Even with all its accounting legerdemain, Fannie's losses are an accelerating horror show, with
shareholders losing $1.5 billion in 07Q3 and $3.7 billion in 07Q4. Those losses are just the beginning.
As shareholder capital gets wiped, the government will have no choice but to seize the company and
place it in conservatorship or receivership. Importantly, mortgage-backed security holders guaranteed
by Fannie Mae will see no losses. The government will likely allow debt holders to fare okay, with either
no or token losses, perhaps 1%.
Shareholders, both common and preferred, are likely to be left with nothing.
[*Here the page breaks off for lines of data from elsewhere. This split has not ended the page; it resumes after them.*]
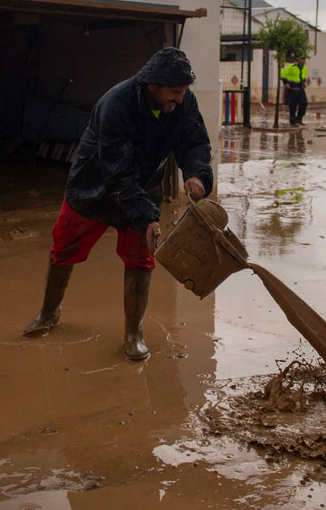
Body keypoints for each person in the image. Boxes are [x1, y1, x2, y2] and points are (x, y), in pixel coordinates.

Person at [22, 47, 213, 361]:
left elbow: (194, 142)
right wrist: (146, 215)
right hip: (93, 185)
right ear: (153, 86)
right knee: (64, 248)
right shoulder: (117, 103)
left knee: (140, 257)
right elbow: (117, 172)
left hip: (142, 185)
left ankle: (133, 332)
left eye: (184, 92)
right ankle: (48, 312)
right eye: (175, 92)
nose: (180, 99)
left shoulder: (183, 102)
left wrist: (197, 175)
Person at [280, 53, 309, 125]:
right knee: (293, 105)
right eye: (301, 59)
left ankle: (299, 118)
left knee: (304, 103)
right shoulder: (291, 67)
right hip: (292, 88)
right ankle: (292, 121)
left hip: (300, 88)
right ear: (298, 59)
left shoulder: (304, 68)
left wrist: (303, 83)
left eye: (304, 60)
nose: (303, 61)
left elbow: (303, 77)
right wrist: (286, 83)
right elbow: (282, 74)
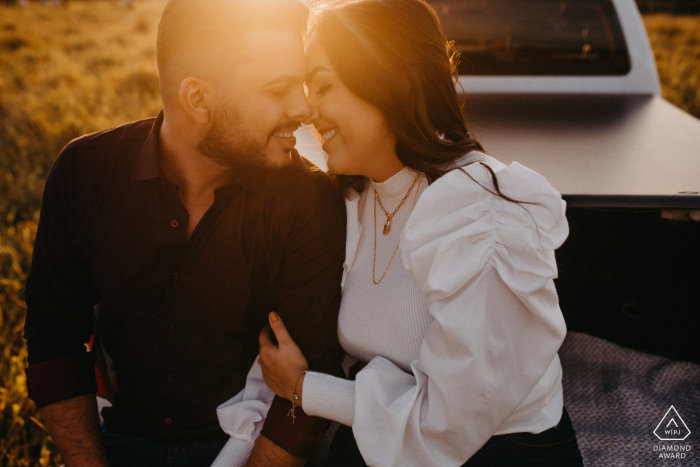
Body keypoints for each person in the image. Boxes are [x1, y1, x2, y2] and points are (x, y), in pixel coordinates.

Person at [250, 0, 586, 465]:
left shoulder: (481, 216)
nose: (308, 109)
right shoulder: (351, 198)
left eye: (323, 85)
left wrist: (305, 389)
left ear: (392, 80)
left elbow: (447, 422)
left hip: (496, 454)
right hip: (380, 440)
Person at [22, 0, 345, 466]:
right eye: (278, 89)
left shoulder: (308, 200)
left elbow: (314, 379)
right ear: (198, 99)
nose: (302, 107)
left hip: (247, 449)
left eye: (301, 85)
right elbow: (53, 343)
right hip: (110, 445)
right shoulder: (84, 173)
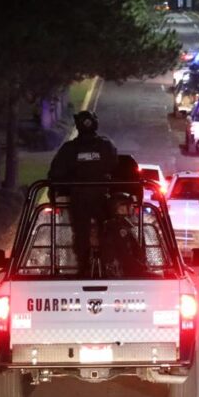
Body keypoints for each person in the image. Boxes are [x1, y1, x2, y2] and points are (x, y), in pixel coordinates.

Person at [48, 110, 119, 276]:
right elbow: (114, 166)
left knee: (81, 233)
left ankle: (83, 266)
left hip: (79, 200)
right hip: (102, 198)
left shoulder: (68, 149)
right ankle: (109, 263)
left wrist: (57, 191)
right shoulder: (106, 146)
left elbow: (56, 174)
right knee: (108, 229)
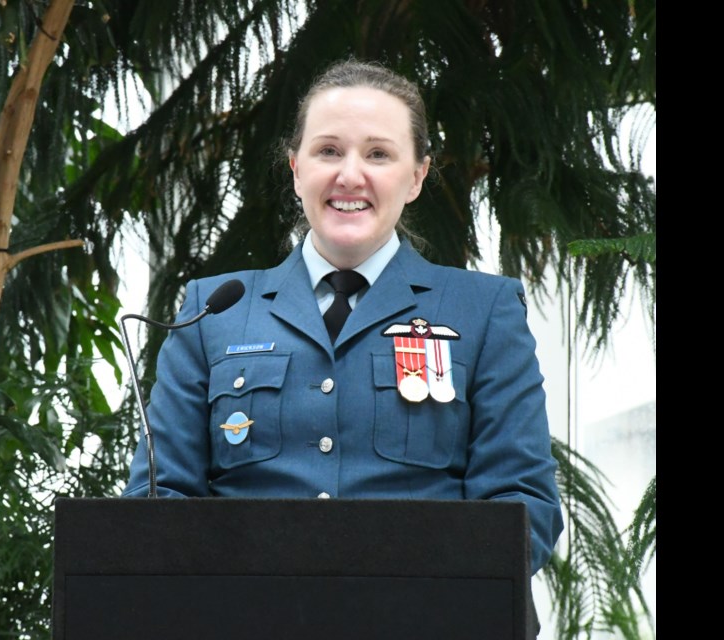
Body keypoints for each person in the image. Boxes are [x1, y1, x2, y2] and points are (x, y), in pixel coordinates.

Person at [123, 59, 564, 576]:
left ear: (417, 176)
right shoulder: (214, 311)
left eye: (378, 154)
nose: (349, 175)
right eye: (328, 151)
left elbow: (522, 507)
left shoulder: (483, 311)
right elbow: (157, 500)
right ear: (296, 169)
However, these
shareholder losses have already been locked in by the company's credit decisions over the past few
years and cannot be helped. It must be remembered that Fannie is the biggest mortgage risk holder in
the biggest mortgage crisis.
A fully government-owned guarantor of mortgage debt might be exactly what is called for given the
current housing crisis. While various proposals have been floated to expand the FHA to meet this role, it
has neither the infrastructure nor the expertise to address the broader mortgage market. A nationalized
Fannie Mae would be refocused to directly address the various problems of illiquidity, affordability, and
sustainability in the mortgage market. Without the need to satisfy a fiduciary duty to shareholders,
Fannie might finally be able to perform its affordable housing mission in a helpful and proactive manner.